In my use cases, I’ve appreciated how easy it is to cut out most of Lua’s standard library and run only the bare language.

As a game engine guy, I’ve been setting up Lua to be used by semi-technical game designers. I know I’m going to have to help them debug some crazy script months from now, so I want to carefully prescribe the APIs they get to play with from the beginning. Ex: No raw file system access! Only load assets through the asset system.

Lua shines when it is embedded in a larger program, giving high-level commands. There have been plenty of projects trying to build full applications in Lua. But, that’s really fighting against its design.

Yeah, they definitely won on the embed side. Ruby was also designed for this use case, though I can't think of too many examples, which may hint that the small size and footprint of Lua was important. (There's RGSS in RPG Maker XP.)

Lua on the other hand is all over the place. Wireshark dissectors, OpenResty, game engines, and tons more.

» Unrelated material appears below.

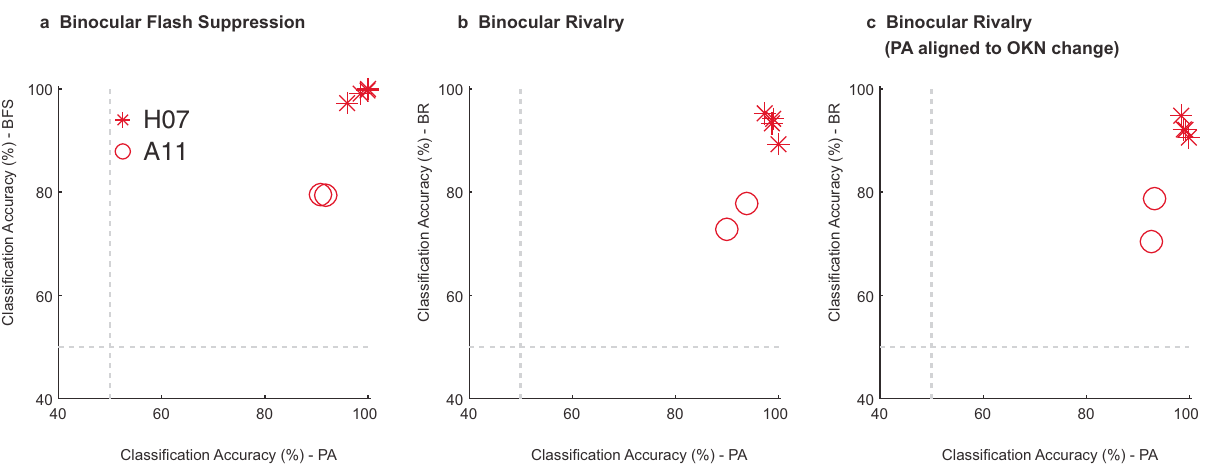
Fig. 4 Assessment of decoding within individual datasets. This fi gure displays the classi fi cation accuracy at the level of individual recording sessions performed across the two animals: four sessions of H07 (red asterisks) and two sessions for A11 (red circles). Each point in the scatter plot corresponds to classi fi cation accuracy during PA or BR trials, obtained in a given dataset. The three panels present the results obtained across the different temporal phases of the paradigm: a , fl ash dominance, b , rivalry dominance, wherein PA trials are aligned to the physical stimulus change and c , rivalry dominance, wherein PA trials were aligned to the change in OKN. The results are computed over an 800 ms window starting 200 ms after the event used for aligning the data (physical stimulus change, or OKN derived change). We note that the classi fi cation accuracy for BR in b and c are similar but not identical, because they were obtained using two separate runs of the decoding analysis. In general, we observed strong classi fi cation accuracy even at the level of individual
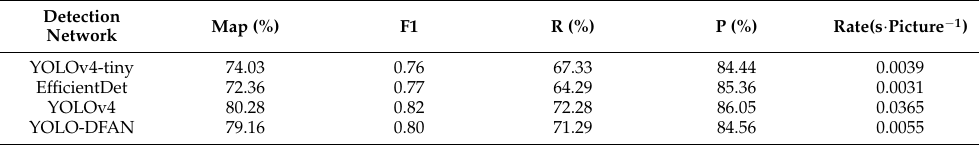
Table 1. Belt detection effects of different networks.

That said, it seems like almost everyone is still embedding Lua 5.1 or forks of it like LuaJIT, and I think a lot of game engine people want slightly different things out of Lua than what it offers, hence offshoots like Luau, GameMonkey script, and Squirrel lang. Maybe it's good that Lua doesn't try to be all things to all people, since it has broad applicability, but it does feel, at least to me, like things could be better. For example, at least having a syntax for types that could be checked externally, like Python. The core shouldn't be bloated up with a module system and package manager, but a CLI tool with that functionality certainly would be nice, could probably be written in Lua. And I do understand why people don't want an all-encompassing standard library, but not having bitwise operators in the language or standard library can be a bit of a drag. That's just my thoughts on the matter, anyway.